What we’re doing in our clinical trial is we are using a PARP inhibitor called talazoparib (Talzenna), and we are not only providing that to patients that have the spark commutation, but we are extending it to patients that may not have that mutation, and the reason for is because, and I definitely don’t want to get crazy technical, but the reason for it in a nutshell, as we know in cancer there is an interaction between PARP inhibition and androgen receptor function and reaction to treatments. And so, you may have heard of androgen and androgen receptor when it comes to prostate cancer, it’s really the fancy way of saying testosterone, and prostate cancer needs testosterone, or it needs androgen and androgen receptor to function and to grow.
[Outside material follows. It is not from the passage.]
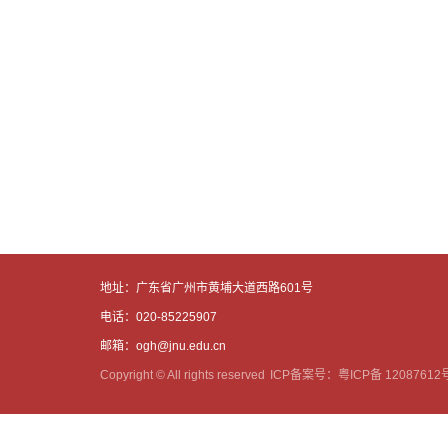
地址：广东省广州市黄埔大道西路601号
电话：020-85225907
邮箱：ogh@jnu.edu.cn
Copyright © All rights reserved
ICP备案号：粤ICP备 12087612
And so, what we want to see in this clinical trial is if we target, if we use PARP inhibitors in combination with hormone therapy that’s targeting androgen production androgen receptor, will we see better treatment and better response to the drugs in those patients. And the extra cool part to me is we know that there are variations in DNA segments that affect androgen receptor function in African American men. And so, for a specific mechanism that I won’t dive into, it involves trinucleotide repeats and link, segments links and all this, but because of these variations and androgen receptor in African American men that we know was associated with their ancestry and what they’ve inherited in their own DNA, this drug should work better in African American men. And we will be able to tease that out in this clinical trial. So, it’s an opportunity for African American men who have prostate cancer who have not developed castration resistance yet, but who do have metastatic prostate cancer so, at that point, there is not a cure, right, and so you can go to your physician, and you can get a standard of care therapy, or you may want to consider this clinical trial where you would receive standard care therapy. And then also, as I said before this VIP access to this new drug, this PARP inhibitor that we think may improve outcomes in men.